# Excerpted text

Fig. 3A Grade D pancreatitis without necrosis in 44-year-old man. Initial contrast-enhanced axial CT image shows small fluid collection (arrows) adjacent to tail of pancreas and in left anterior pararenal space. Entire pancreas including tail (not shown) showed normal enhancement.
Fig. 3B Grade D pancreatitis without necrosis in 44-year-old man. Axial CT image 2 months after A reveals development of 7 × 6 cm acute pseudocyst (arrows) adjacent to tail of pancreas.
Fig. 3C Grade D pancreatitis without necrosis in 44-year-old man. Axial CT image 2 years after A shows 5 × 4 cm pseudocyst (arrows) with calcification in wall (arrowhead), indicating chronic pseudocyst.
Fig. 4A Grade E pancreatitis without necrosis in 47-year-old man. Axial image from contrast-enhanced CT examination performed 5 months after initial episode for abdominal pain and decrease in hematocrit level shows hemorrhagic pseudocyst (white arrows) in wall of duodenum and leakage of blood (arrowheads) into peritoneal cavity. Additionally, small pseudocyst is present in head of pancreas (black arrow).
Fig. 4B Grade E pancreatitis without necrosis in 47-year-old man. Axial CT image 6 days after A shows that hemorrhagic pseudocyst (arrows) has eroded and perforated postbulbar duodenum, with leakage of free air (arrowheads) into abdomen. Patient underwent surgery with unroofing and drainage of pseudocyst and pyloric exclusion. Hemorrhage and pseudocyst resolved on follow-up CT examinations (not shown).
Fig. 5A Retroperitoneal hemorrhage in 25-year-old man with grade E pancreatitis without necrosis. Initial contrast-enhanced axial CT image reveals large retroperitoneal hematoma (arrows).
Fig. 5B Retroperitoneal hemorrhage in 25-year-old man with grade E pancreatitis without necrosis. Follow-up axial CT image 21 days later shows encapsulated, liquefied retroperitoneal hematoma (arrows). Resolution of hematoma was documented on follow-up CT examinations (not shown).
When the initial peripancreatic fluid collections are not absorbed, they tend to organize and slowly evolve into fully encapsulated collections called “acute pseudocysts.” This evolution heralds the beginning of a potentially more complex and uncertain clinical course. The development usually takes more than 4 weeks, but because the timing is somewhat variable, the diagnosis is established only when a sharply defined circumferential capsule is clearly detected. As opposed to chronic pseudocysts, acute pseudocysts have a thin friable capsule and an unstable natural history. They can diminish or grow in size, resolve, rupture, drain into the pancreatic duct, or fistulize into the gastrointestinal tract. Spontaneous resolution has been reported in 40% of acute pseudocysts known to be present for less than 6 weeks, whereas they tend to remain stable when older than 12 weeks [16]. Complications such as rupture, hemorrhage, or infection have been reported in 18–50% of cases [1619]. A follow-up CT series of 75 patients with acute pseudocysts reported enlargement or complications requiring surgery in about half and resolution or stable size in asymptomatic individuals in the other half [20].

# Available data
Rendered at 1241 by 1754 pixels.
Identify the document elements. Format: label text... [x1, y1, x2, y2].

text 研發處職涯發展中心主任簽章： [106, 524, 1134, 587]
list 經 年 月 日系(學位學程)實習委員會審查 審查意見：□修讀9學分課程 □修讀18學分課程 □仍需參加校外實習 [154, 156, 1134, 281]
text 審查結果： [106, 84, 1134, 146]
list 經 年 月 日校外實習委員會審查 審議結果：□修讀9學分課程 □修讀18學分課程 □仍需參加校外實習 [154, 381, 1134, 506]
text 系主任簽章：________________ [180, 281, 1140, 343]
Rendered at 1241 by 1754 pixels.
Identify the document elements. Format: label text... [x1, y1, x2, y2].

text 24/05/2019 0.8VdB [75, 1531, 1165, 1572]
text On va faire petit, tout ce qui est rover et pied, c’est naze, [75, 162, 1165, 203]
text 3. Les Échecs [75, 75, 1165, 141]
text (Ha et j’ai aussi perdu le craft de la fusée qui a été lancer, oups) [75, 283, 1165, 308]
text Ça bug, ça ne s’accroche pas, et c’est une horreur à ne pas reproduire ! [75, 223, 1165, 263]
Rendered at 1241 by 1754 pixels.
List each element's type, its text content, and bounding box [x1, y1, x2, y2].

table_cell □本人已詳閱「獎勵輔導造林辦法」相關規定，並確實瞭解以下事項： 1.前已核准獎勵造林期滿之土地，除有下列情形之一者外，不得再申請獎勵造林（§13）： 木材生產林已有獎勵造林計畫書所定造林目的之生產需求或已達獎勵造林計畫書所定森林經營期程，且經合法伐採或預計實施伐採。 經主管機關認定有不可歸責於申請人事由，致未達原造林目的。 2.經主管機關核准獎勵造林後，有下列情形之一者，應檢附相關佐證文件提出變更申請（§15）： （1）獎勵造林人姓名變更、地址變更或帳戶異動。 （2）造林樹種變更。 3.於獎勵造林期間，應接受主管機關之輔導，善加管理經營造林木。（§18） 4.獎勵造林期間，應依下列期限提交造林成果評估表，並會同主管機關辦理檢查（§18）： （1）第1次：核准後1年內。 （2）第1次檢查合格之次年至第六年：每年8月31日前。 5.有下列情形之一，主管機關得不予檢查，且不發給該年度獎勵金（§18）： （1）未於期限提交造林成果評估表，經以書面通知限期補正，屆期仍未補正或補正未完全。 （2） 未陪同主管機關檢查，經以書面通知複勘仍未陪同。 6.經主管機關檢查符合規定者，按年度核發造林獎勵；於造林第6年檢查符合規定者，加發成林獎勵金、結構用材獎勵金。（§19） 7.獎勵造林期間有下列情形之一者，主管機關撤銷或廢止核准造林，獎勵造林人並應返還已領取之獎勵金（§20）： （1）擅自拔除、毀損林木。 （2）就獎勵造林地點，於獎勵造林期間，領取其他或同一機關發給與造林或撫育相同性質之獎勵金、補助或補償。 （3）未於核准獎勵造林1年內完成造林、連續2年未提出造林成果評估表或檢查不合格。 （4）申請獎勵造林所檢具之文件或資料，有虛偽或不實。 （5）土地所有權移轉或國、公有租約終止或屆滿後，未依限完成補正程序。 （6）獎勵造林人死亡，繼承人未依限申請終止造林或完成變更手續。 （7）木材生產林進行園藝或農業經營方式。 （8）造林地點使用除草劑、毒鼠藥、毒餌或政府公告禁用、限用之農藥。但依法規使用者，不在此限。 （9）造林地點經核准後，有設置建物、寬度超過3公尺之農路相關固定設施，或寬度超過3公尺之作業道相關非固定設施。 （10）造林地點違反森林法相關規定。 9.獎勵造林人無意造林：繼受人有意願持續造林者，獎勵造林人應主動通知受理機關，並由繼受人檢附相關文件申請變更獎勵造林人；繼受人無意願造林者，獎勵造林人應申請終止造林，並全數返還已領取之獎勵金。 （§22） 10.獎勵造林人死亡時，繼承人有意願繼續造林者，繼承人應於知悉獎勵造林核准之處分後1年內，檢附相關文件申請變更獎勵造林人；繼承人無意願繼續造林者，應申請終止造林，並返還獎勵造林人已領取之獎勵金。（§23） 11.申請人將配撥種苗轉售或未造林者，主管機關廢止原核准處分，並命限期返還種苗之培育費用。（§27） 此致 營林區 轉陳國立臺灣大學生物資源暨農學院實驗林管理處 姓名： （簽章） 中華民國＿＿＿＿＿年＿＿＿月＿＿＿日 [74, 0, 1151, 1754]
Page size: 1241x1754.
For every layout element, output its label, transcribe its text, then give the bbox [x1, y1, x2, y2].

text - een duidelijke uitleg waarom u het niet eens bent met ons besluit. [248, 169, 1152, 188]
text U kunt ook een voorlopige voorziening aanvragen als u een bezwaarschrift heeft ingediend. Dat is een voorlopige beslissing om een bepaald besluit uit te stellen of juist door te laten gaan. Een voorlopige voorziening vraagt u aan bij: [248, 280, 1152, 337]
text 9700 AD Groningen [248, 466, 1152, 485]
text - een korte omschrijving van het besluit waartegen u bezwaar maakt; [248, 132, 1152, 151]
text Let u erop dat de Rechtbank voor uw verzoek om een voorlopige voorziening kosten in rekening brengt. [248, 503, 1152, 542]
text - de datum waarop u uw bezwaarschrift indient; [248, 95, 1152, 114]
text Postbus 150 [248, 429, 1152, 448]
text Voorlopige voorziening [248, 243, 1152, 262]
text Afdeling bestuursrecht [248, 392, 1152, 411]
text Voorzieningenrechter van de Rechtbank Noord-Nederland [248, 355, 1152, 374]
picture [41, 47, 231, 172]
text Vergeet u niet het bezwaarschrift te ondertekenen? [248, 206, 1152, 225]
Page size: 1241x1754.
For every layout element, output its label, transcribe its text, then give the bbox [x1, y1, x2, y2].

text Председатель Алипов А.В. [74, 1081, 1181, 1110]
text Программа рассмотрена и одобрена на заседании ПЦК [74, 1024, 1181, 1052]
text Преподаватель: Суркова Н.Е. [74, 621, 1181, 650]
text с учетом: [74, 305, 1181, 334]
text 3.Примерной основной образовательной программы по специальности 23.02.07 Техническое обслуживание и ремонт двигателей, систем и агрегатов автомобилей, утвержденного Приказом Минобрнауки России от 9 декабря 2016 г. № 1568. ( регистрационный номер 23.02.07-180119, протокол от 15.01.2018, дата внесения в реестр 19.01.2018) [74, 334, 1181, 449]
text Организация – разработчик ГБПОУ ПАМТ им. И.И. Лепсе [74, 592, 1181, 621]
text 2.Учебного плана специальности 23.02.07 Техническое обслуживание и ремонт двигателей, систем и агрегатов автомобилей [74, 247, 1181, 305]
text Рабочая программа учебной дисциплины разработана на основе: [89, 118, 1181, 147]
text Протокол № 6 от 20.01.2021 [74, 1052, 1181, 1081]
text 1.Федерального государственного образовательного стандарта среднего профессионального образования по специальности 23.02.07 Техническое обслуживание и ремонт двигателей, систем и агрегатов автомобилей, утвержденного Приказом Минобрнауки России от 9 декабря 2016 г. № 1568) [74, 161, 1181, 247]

# Exercise aim
Continue the text on pancreatitis and pseudocysts from where it stops.

# Written answer
Follow-up CT examinations in our 73 grades D and E patients with fluid collections documented five patients with single pseudo-cysts, for an incidence of 6.8%, or 3.0% of the entire group of 169 cases. Hemorrhage from rupture of a pseudocyst occurred in two patients, necessitating surgical intervention. The prevalence of hemorrhagic pseudocysts, similar to the two cases in our series, varies in different reports from 2% to 31% of acute pseudocysts [17, 21]. After an acute attack of pancreatitis, hemorrhage is usually not associated with ruptured pseudoaneurysms, which tend to occur later after an acute episode [22]. Rather, in the acute phase, hemorrhage most often occurs secondary to capillary bleeding in the wall of the pseudocyst or in the retroperitoneum. Because the natural history, clinical significance, and surgical management are uncertain, a conservative noninterventional approach, particularly for asymptomatic pseudocysts smaller than 5 cm, has been accepted in clinical practice [20]. Surgical or interventional drainage procedures are reserved for complications (such as hemorrhage or infection) and for symptomatic enlarging pseudocysts diagnosed by follow-up imaging studies.
Three individuals in our series of 169 patients developed chronic complications (two cases of chronic pancreatitis and one case of groove pancreatitis), for an incidence of only 1.8%. Groove pancreatitis was diagnosed when there was focal inflammation exclusively or predominantly involving the head of the pancreas and associated fluid in the groove between the head of the pancreas and the second portion of the duodenum [23]. Although these are important long-lasting, irreversible, and clinically debilitating developments [23, 24], their true incidence rate is difficult to establish without close patient supervision and repeated long-term follow-up examinations.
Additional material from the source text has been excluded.